The Vectrex Projector We’ve Been Waiting For

Unlike most old consoles, the Vectrex is unique for having a vector-based display. This gives it a very different look to most of its contemporaries, and necessitated a built-in display, as regular televisions aren’t built to take vector signals. Not one to be limited to the stock screen size, [Arcade Jason] decided the Vectrex needed a projection upgrade, and built exactly that.

The build relies on a lens that [Jason] salvaged from an old rear-projection TV. These units used CRTs with big lenses which projected the image onto a screen. That’s precisely what is happening here, with a vector display replacing the CRT used in the original TV. The vector display itself used here is a tube from a small black and white TV set, which [Jason] modified to use a Vectrex yoke, making it capable of vector operation.

Through some modification and careful assembly, [Jason] was rewarded with a wall-sized display for his Vectrex console. This is demonstrated with some beautiful glowing vector demos, accompanied with appropriate bleep-bloop music, as was the style at the time. The Cantina band is a particular highlight.

We’ve seen [Jason]’s vector hacks before, too – like this Asteroids machine modified to display in color. Video after the break.

 

12 thoughts on “The Vectrex Projector We’ve Been Waiting For

  1. I just now realized that the cantina alien species (shown) appeared in an old “Outer Limits” episode.

    They planned to invade Earth but didn’t understand emotion, and so sent one of their kind to study our species.

    1. Yup, but this can’t do unmodified games because it’s so much slower.

      The slew rate on a capacitive-deflection CRT is nearly infinite. An oscilloscope can trace out whatever waveform it wants, and the bandwidth limit is basically set by the front-end amplifiers.

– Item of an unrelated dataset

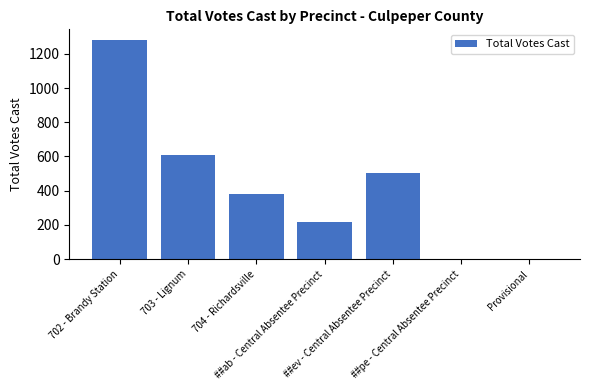

What is the maximum value shown in the chart?

1279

      Magnetic-deflection CRTs are slightly slower, because the coils have inductance which resists a change in current, but they’re still pretty quick. Game code can put the beam wherever it wants, without much in the way of path optimization.

      But mechanically-scanned lasers have to cope with the mass of a moving mirror. This is much slower again, and it means the display frames have to be carefully composed to work within the acceleration limits of the galvanometers.

      I don’t have a good sense of how these things actually compare because they’re not usually measured in the same units, but I believe there’s a couple orders of magnitude separating each step above.

      1. Yeah you’d definitely need to drop frames or maybe even total number of points drawn to get reasonable gameplay. I have a microvision showwx+ pocket laser projector that uses a tiny mems mirror to essentially draw a raster rgb laser image at 854×480 (in a sort of interlaced method for forwards and reverse beam directions) @30fps. I’ve always wanted to mod it to turn it into a vector display by writing my own firmware for the onboard fpga that drives the mems and lasers.

  2. The deflection coils on that little monitor don’t look any different than any other TV’s and 19 inch Electrohome vector displays I have seen. The deflection amplifiers have DC response and use current feedback to overcome the inductance of the deflection coils. Basically a hifi stereo amp with sigma feedback.

    Get it while they last, the large screen box TV’s with projection tubes should be able to be driven using the right amplifiers of about 3mHz bandwidth down to DC. The problem is getting the HV side of things to agree and not getting shocked. I hacked audio into a 19 inch boob tube in 1970 in high school.